Rahmetli babam her ayın 9’unda, 19’unda, 29’unda Milli Piyango bileti alır, her bilet aldığı günün akşamında da çıkacak olan ikramiyeyle neler yapabileceğimizin hayalini kurardı saatlerce. Babam o biletleri hayal kurmak için alırdı. Kendine ve ailesine ayda üç gün hayal kurma şansı verirdi. Ödediği bilet parasıyla devlet kurumlarına aktarılacak olan kaynağın miktarıyla daha çok ilgilenirdi çıkacak olan ikramiyeden. Ne de olsa bu “milli” bir piyangoydu. Bilet paralarıyla Çocuk Esirgeme Kurumundaki çocuklara aş veriliyor, TRT’ye daha fazla program yapsın diye kaynak aktarılıyordu. Milli olan, devlet tarafından yapılan her şeyin bir namusu olduğuna inanırdık biz o yıllarda. Oturduğumuz lojmanın yanındaki kantinde satılan çikolatanın daha sağlıklı olduğunu düşünürdük. Ne de olsa devletin kantiniydi.
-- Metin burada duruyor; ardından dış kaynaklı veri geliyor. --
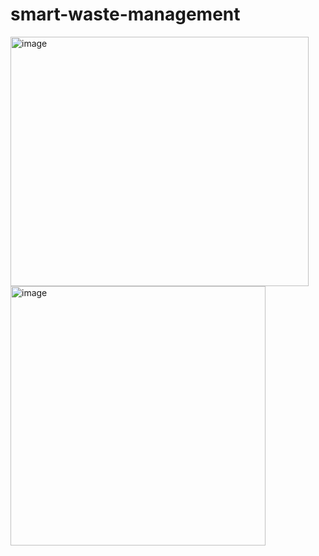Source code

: # smart-waste-management
<img width="477" height="399" alt="image" src="https://github.com/user-attachments/assets/3b249094-ef3f-4da2-9429-2f2bb512a50e" />
<img width="408" height="415" alt="image" src="https://github.com/user-attachments/assets/c616a6be-35dc-4a60-864c-23bb0fae40e2" />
Devletin ÖSYM’sinin yaptığı sınavlarda herkesle eşit şartlarda şansımız olduğunu düşünürdük. Okunmuş şeker ve pirinçlerle gönderildiğimiz sınavlarda başarılı olmamızın nedeni alın terimiz, uykusuz gecelerimizdi. Önce ekmekler küçüldü, Halk Ekmek kuyrukları uzadı, okunmuş şekerler orta yerinden çatladı, sınav kapılarında anneannelerimizin çektiği tespihler tane tane oldu. Sonra hayal kurma fırsatımızı da aldılar elimizden. Proletarya, lotarya peşindeydi, cebindeki son parasıyla bilet alıp hayal kurmaktan başka lüksü yoktu. Onu da çok gördüler ona. Sınıf mücadelesine bir tuğla daha mı koydular?
Her yılbaşı çekilişinden önce o yıl verilecek ikramiyenin büyüklüğünü göstermek için bir oda dolusu paranın haberini yaptı haber bültenleri. O paranın bir balyasını bir arada görmemiş biz faniler “kazanırsak başımıza bela olur bu para”, “bu para bizi bozar” diye düşündük ikramiyenin hacmini görünce. İhtiyacı olan birine çıkınca ikramiye, sevindik. En azından bir garibana çıkmıştı işte, ne mutlu. Verdiğimiz bütün bilet paraları o garibana helal-i hoş olsundu. Amorti bile vurmamıştı bizim bilete ama çeyrek bilete çıkınca büyük ikramiye, dörde bölündü diye sevindik yine de. En azından dört kişi sevinmişti. Dört ev bayram etmişti bu yılbaşında da. Bize de çıkabilirdi. Belki de sıra bizdeydi. “500 bin dolar ver sen de gemi al” diyenler de bunu pompalıyorlardı zaten. Gelirin yeniden dağılımında kime ne pay düşeceğini kim bilebilirdi? 15000 kişilik kadro bulunan öğretmen atamasına 75000 kişi başvururdu. Hayatta her şey kısmetti, alın teriyle değil, alnımıza ne yazıldıysa o. Nimet Abla biletleri çok uğurluydu. O kadar ki, Ankara’da bile İstanbul’da bulunan Nimet Abla gişesinden alındığı iddia olunan biletler için kuyruk olurdu memur kısmı. İkramiye isabet etmemiş bir piyango bileti gibi yırtılmadan atılırdı o memur kısmı bir zam pazarlığında. Her bir memura bir piyango bileti kadar zam yapılınca hayal dünyasının sınırları genişlerdi ne de olsa.
“İstediğimiz rakama ikramiye çıkarıyorduk” dedi sonra o milli olan piyangonun eski bir çalışanı. Namusun hâlâ kadının iki bacağının arasında olduğu bu coğrafyada kimse namusun o kadar kuytuda ne işi var diye sormazdı. Namusu bir kuytuya çekenler, Nimet Abla’nın ırzına geçiyorlar komşular, yetişin!